Sunday, October 18, 2009

What do you do with all that power?

I took this photo two and a half years ago while attending the Native American Literature Symposium in the heart of the Saginaw Chippewa Indian Reservation. The subject I presented on was the articulation of power through the "pen and ink witchcraft" used to describe treaties in general, and a treaty that was signed with my tribe back in 1795.

It's funny because this blog was initially going to be about a far different subject, but now that I've started writing about this treaty, it's gotten my mind going in a completely different direction. It has to do with power. Yesterday, shortly before the WVU/Marshall game, I had this great conversation with one of my friends about power in the educational sphere. My friend is from Bremen Germany, and his name is Heiko. If you ever get a chance to meet him, he's an incredibly brilliant and articulate guy and a great conversationalist. (And he is responsible for most of the words and phrases I know in German!)

I first met Heiko while he was beginning his graduate academic career here at West Virginia University. He came to check out our campus church service in the late summer of 2005. We had cancelled our gathering that morning, so Heiko and I had lunch at a local Morgantown restaurant called Madeleine's and thus began our friendship. Heiko has since then finished his degree, married another friend of mine, Liz (formerly Bailey), and begun his PhD in Education.

His focus for his dissertation is the use of power in the teacher/learner roles in the classroom. He's doing a lot of his writing about the idea of not holding on to power. There are tons of philosophical writings from people like Michel Foucault who talk all about this kind of power use and usually the idea is held that you need to hold on to power and that all of our relationships are actually about domination and enforcing roles of power.
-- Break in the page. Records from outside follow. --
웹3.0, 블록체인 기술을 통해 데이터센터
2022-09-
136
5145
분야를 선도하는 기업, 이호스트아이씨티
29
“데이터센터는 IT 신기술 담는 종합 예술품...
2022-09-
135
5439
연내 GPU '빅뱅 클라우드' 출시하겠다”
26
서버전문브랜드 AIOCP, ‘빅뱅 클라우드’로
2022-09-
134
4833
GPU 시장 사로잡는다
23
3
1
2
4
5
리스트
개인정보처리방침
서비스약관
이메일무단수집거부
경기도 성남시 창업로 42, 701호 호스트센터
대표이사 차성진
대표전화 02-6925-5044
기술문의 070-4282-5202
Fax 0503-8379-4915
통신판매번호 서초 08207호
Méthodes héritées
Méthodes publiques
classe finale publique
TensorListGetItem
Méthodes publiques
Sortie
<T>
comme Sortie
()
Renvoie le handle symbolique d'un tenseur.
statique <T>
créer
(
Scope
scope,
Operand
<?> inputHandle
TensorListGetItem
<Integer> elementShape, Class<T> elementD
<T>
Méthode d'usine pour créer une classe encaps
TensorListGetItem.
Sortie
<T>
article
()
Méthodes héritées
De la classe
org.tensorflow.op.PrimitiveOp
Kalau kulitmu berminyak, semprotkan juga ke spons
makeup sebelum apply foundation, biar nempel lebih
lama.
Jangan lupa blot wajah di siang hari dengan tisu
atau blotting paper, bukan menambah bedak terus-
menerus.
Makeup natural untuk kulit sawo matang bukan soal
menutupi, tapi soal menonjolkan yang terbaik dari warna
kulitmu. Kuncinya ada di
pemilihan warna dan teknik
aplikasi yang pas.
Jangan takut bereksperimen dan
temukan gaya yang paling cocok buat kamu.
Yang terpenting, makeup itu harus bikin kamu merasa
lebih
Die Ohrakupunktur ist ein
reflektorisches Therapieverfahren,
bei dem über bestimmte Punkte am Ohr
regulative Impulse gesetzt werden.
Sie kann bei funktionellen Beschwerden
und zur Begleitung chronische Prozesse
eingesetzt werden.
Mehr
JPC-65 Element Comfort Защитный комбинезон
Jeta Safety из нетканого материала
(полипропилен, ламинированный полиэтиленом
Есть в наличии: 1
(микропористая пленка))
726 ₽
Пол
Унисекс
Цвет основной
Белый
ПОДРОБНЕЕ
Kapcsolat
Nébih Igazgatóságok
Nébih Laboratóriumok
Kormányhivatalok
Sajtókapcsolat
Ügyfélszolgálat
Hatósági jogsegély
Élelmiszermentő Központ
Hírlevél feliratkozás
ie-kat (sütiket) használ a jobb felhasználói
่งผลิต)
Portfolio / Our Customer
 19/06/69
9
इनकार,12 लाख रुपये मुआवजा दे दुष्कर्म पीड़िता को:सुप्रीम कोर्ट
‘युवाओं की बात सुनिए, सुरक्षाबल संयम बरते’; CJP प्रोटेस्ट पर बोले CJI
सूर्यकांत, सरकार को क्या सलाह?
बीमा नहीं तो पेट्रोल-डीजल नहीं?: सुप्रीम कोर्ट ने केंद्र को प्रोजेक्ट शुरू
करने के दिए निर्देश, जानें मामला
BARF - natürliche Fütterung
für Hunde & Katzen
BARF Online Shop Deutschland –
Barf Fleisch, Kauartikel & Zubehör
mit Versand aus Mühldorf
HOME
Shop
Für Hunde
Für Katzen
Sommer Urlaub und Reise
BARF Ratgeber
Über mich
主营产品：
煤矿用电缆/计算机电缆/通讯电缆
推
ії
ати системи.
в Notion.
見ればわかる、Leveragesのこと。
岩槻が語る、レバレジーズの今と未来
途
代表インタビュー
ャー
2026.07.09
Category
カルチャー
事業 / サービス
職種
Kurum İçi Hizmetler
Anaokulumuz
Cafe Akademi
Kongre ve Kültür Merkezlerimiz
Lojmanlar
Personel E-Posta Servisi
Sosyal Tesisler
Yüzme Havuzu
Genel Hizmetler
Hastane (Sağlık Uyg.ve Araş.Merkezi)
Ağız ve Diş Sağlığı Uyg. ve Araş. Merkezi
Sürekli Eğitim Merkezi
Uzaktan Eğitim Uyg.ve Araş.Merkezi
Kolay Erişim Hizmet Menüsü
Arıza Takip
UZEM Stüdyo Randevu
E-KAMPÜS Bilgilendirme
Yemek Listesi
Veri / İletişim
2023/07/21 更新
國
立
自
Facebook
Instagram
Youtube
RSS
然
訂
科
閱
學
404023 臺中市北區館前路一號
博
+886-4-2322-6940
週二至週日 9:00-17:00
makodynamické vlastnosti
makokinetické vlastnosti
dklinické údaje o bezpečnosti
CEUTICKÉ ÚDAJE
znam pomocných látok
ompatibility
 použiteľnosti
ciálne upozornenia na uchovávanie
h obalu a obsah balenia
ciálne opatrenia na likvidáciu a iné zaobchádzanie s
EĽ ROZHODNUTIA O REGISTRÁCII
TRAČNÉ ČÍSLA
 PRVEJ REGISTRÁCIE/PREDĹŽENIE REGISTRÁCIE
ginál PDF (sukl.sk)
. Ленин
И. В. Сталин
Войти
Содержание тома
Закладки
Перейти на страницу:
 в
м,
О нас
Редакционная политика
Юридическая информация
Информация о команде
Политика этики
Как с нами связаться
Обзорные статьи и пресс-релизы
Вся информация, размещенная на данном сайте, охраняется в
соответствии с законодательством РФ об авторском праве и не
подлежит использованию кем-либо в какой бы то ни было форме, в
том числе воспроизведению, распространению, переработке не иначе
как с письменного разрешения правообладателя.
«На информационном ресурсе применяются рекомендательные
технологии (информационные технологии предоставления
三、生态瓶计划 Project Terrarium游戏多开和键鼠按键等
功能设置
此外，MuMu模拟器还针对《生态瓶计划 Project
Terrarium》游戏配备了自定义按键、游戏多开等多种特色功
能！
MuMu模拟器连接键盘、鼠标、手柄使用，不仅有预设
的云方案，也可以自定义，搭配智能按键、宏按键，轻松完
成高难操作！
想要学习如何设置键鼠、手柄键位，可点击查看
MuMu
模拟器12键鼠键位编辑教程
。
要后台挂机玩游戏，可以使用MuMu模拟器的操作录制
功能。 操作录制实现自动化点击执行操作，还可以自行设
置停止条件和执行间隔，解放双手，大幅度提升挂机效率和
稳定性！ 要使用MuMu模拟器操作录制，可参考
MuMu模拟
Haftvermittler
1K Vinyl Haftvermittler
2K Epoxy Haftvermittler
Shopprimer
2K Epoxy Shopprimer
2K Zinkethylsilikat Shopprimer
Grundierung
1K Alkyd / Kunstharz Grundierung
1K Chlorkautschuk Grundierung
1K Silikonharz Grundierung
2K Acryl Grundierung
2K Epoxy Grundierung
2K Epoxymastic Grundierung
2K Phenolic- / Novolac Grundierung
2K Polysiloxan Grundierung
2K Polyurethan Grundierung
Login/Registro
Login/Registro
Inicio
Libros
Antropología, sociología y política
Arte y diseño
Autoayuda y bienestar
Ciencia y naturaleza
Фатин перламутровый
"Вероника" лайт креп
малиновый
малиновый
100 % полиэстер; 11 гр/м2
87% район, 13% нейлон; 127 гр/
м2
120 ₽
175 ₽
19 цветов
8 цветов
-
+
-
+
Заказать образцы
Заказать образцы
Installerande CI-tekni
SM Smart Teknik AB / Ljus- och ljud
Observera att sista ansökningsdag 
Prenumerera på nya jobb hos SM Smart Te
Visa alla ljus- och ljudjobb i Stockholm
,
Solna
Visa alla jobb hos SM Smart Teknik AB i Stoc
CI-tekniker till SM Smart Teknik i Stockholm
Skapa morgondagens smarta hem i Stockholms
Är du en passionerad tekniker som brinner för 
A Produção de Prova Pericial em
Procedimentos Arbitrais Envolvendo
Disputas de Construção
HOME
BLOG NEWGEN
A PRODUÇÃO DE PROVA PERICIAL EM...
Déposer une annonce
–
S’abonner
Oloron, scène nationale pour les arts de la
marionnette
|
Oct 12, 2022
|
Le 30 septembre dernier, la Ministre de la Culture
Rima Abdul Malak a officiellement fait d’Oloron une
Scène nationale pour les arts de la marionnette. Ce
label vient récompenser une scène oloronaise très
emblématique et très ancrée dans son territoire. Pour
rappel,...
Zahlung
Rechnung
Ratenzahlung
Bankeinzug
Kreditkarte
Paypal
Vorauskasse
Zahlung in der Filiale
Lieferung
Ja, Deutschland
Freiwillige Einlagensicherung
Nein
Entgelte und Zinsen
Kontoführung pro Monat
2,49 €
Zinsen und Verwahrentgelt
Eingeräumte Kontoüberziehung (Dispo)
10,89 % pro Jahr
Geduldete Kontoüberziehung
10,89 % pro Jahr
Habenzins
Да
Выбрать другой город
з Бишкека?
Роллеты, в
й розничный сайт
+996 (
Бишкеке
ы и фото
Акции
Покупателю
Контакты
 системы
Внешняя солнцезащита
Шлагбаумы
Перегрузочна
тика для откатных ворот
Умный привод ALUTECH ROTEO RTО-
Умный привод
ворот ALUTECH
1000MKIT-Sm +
What if instead we were to yield power and authority? What if instead of teacher's holding all of the cards they empowered students to be proactive in the learning realm. This is what Heiko is exploring. I think his research will be very interesting.

Reminds me of the way God works too. Jesus, the most brilliant person who ever lived, said it this way, "The kings of the Gentiles exercise lordship over them, and those in authority over them are called benefactors. But not so with you. Rather, let the greatest among you become as the youngest, and the leader as one who serves" Think about it, Jesus, with all of the power available in the universe, sets it aside and serves and empowers. As He does so, He turns everyone's thinking on it's head. The King of the universe, washed feet and lived a yielded life where He sought to empower others. AND He still, empowers others to this day.

What about you? What do you do with the influence and power you wield? Are you an authoritarian? Do you seek to dominate others? Or do you live by a model of service and seek to empower others to achieve even greater good than you? How do you interact with others in your household? Your job? Your classroom? Your friendships?

May you find ways to use the power and influence given to you to serve and empower others, and may you trust in the example of the One who set His life as an example of service and humility.